What did most of us talk about? Our writing, of course. And we had the opportunity to approach that discussion from a different point of view. We were no longer critiquing our work or having it critiqued, but we were talking about how we approach what we do. What motivates us. How we feel about writing itself. These were all topics of my discussions with different people. And as I listened to others, I found they too were talking about how they go about their writing.
It’s not difficult to understand why. Just try talking about what you do with someone who doesn’t write. After a while, their attention wanders, their gaze goes blank and the smile on their face begins to look pasted on. The same thing would occur should a Professor of Physics walk into the room and begin to talk to writers about what he does. We’d go blank, too. So, when we want sympathy or understanding, we talk to other writers.
That’s why it’s important that we network with others in our field of endeavor, no matter what that might be. I’ve been writing for close to 30 years now, and I finished my first novel when I was 50. It took several years to write that first one. I knew nothing, had not been schooled or studied the craft in any way. I was writing something I needed to say, and also something I wanted to know much more about. To write the book properly would call for a lot of research into the field of my interest. Probably six months or more were spent digging through books at the library. Hours and hours each day I pored over magazine and newspaper articles, books and yes, novels, about my subject. No Internet available to the common folk then, you know.
Even so, after years of working on the book, it still took networking with others who wrote before I could actually get that book whipped into the kind of shape it needed before I could approach an agent and publisher. So many people feel like they can write their book, find an agent and a publisher and hit the jackpot. That is, until they are educated by other writers who know better.
I received an email recently from a woman who has written a novel and wants me to tell her how to get it published. Actually, if I could tell her that all those books I’ve written that have never found a home would be out there for all to read. Of course, I’ve had some books published, 12, to be exact. Not terribly impressive for all the years I’ve written, but better than none.
I tried to help her, and my first suggestion was to get someone to read it; my next was to join a group of writers, preferably a critique group. Next, I told her to be prepared to rewrite that book several times, then we could get back to how to get her novel published. One thing I didn’t mention was to get ready for rejections, lots of them. That can wait until she’s developed a thicker skin from being critiqued.
These are all things we in the business finally learn, and it can sometimes take a while. That’s why we continue to gather with other writers at places like Ozarks Writers League and conferences around the area. It’s a part of our learning process, one we should never stop. The day we stop learning, we stop making progress in our career.

About veldabrotherton

For thirty years I've been a writer. Publication of my work began in 1994 . I'm pleased to have recently settled with Oghma Creative Media as my publisher. My brand is SexyDarkGritty and that applies to my western historical romances, mysteries, women's fiction and horror novels. I recently signed a contract to write westerns again, and what fun it's been working on the first one.
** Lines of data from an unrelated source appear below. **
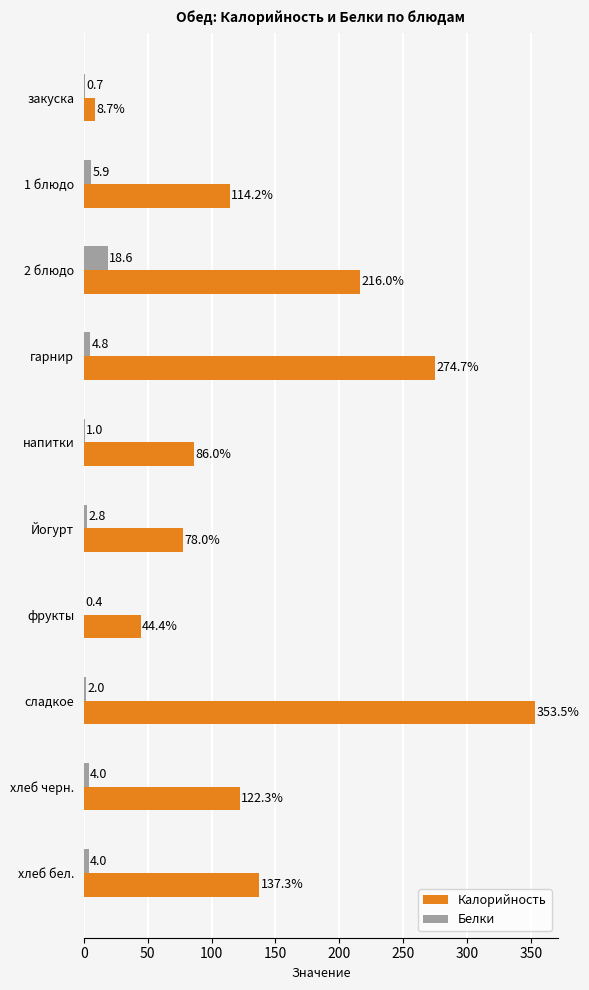

What is the sum of all Калорийность values?

1435.1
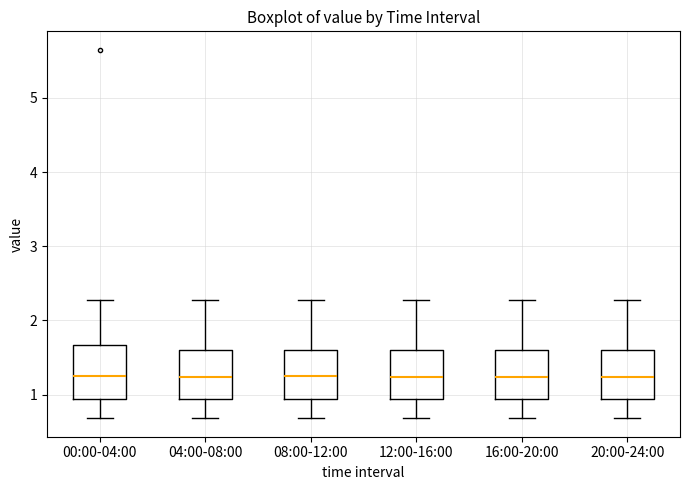

Where does the lower whisker of the box for 16:00-20:00 end on the y-axis? The values are not printed on the chart, so give them approximately, as read against the axis.

0.7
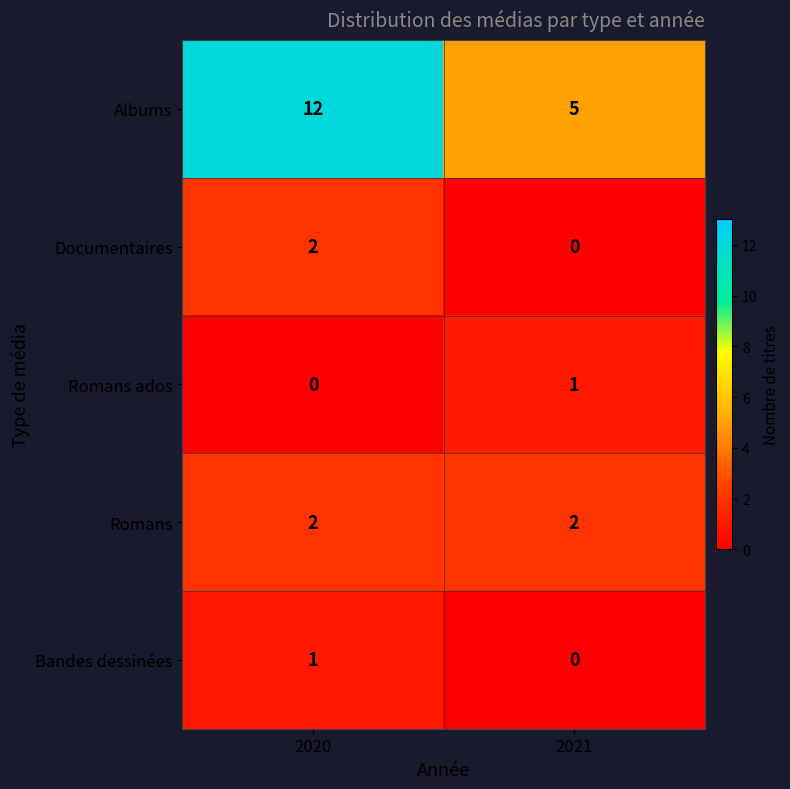

Which series has the largest range (max minus min)?

Albums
If I weren't writing my life wouldn't be so exciting.
This entry was posted in critique groups, first novels, gathering of writers, how to get published, networking, Velda Brotherton. Bookmark the permalink.


  1. Yes, Velda, no one understands a writer like another writer. Our two writers groups in Mountain Home are growing and it is a wonderful feeling.

  2. Isn't it funny how we NEVER get tired of "writer-speak"? It just charges my emotional and creative batteries! I relish the time I have with my writing family.

  3. How true! I've been writing since the late seventies and when I began I thought it would be so simple! I was going to be a children's writer. Well, it took about three months to find out that was the most demanding kind of writing there was to be done. It takes years and years of learning and listening and writing and writing and writing…AND mixing with other writers. How wonderful that we can have these opportunities!

  4. Joanne says:

    Writing is such an amazing process, the the more we get into it, the more we love it. And now, with the internet, it's even easier to make those writer connections that are so necessary to the craft!